Curvature (math) and angular velocity (physics)

Question

I was reading a bit about curvature these days. One of its definitions says that curvature is the limit of the angle (between two tangent lines) when the distance travelled (along the curve) tends to zero.

This made me recall about Angular velocity from high-school physics.
I have only some vague memory about it.

https://en.wikipedia.org/wiki/Angular_velocity

So... can we say that if $f(t)$ is some function of time so that $(t, f(t))$ describes the $(x,y)$ position of a moving point $M$ at time $t$, then the curvature of the graph of $f(t)$ at the point $t = a$ is equal to the angular velocity of the moving point $M$ when it's at the point $(a, f(a))$?

I feel like the two concepts are related but I am not quite sure how.
I mean, I cannot quite express formally how they are related.
I am not good at physics at all.
Is the statement which I made above correct?

Answer 1

Angular velocity is the rate of change of the angle w.r.t time whereas the curvature is the rate of change of angle w.r.t arc length. The expressions may look similar but they very clearly are not related closely.

Answer 2

Note that for the following parametrization $(x,y)=\left(t,f(t)\right)$ the curvature is given by

$$\kappa =\frac{|f''(t)|}{\left(1+f'(t)^2\right)^\frac32}$$

which is a number while the angular velocity $\vec \omega$ is a (pseudo)vector.

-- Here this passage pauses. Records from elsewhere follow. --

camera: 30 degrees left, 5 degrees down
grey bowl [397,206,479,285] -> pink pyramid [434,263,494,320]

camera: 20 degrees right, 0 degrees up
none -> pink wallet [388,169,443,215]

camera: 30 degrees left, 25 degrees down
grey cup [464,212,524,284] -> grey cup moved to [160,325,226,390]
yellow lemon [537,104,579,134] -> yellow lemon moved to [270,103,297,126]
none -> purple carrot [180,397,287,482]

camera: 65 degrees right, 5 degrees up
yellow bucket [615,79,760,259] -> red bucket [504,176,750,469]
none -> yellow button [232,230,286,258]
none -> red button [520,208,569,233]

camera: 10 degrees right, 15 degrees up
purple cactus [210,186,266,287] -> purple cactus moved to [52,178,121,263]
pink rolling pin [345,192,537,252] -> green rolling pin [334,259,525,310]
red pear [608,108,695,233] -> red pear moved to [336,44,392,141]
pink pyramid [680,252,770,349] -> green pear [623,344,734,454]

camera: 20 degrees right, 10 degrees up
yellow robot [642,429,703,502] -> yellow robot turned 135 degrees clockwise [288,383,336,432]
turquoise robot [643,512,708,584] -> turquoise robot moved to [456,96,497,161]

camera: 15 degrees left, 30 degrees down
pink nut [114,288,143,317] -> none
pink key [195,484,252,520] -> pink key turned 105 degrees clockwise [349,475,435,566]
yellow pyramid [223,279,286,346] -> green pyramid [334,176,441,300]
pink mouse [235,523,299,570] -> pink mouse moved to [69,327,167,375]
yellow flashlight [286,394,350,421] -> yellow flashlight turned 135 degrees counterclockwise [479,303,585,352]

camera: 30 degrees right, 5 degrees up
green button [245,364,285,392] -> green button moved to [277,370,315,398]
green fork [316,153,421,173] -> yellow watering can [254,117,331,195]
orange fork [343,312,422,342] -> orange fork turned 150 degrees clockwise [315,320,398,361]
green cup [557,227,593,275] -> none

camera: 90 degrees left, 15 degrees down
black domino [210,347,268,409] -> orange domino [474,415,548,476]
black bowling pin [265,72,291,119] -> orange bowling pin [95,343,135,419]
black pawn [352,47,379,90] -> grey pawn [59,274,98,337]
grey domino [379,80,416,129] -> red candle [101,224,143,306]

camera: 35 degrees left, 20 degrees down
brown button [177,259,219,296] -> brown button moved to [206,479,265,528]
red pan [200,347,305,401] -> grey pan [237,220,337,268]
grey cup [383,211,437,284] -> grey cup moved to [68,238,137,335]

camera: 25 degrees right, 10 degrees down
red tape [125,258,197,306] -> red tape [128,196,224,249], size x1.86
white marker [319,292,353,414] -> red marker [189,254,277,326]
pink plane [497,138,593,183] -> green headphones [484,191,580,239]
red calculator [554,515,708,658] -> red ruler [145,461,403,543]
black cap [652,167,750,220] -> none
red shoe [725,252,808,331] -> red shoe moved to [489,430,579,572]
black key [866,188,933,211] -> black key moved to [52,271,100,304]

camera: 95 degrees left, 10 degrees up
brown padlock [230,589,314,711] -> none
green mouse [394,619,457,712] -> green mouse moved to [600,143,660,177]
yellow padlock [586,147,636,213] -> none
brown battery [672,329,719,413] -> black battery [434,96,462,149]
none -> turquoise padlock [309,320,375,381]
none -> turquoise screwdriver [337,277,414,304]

We can consider the modulus of the angular velocity and therefore

$$|\vec \omega|=\left|\frac{d\theta}{dt}\right|=\kappa\left|\frac{ ds}{dt}\right|=\kappa |\dot s| \neq \kappa$$

the two quantities are equal when the speed $|\dot s| =1$, that is

the curvature ($m^{-1}$) is equal to (the modulus of) the angular velocity (rad$/s$) for a point travelling the trajectory with speed equal to one ($m/s$)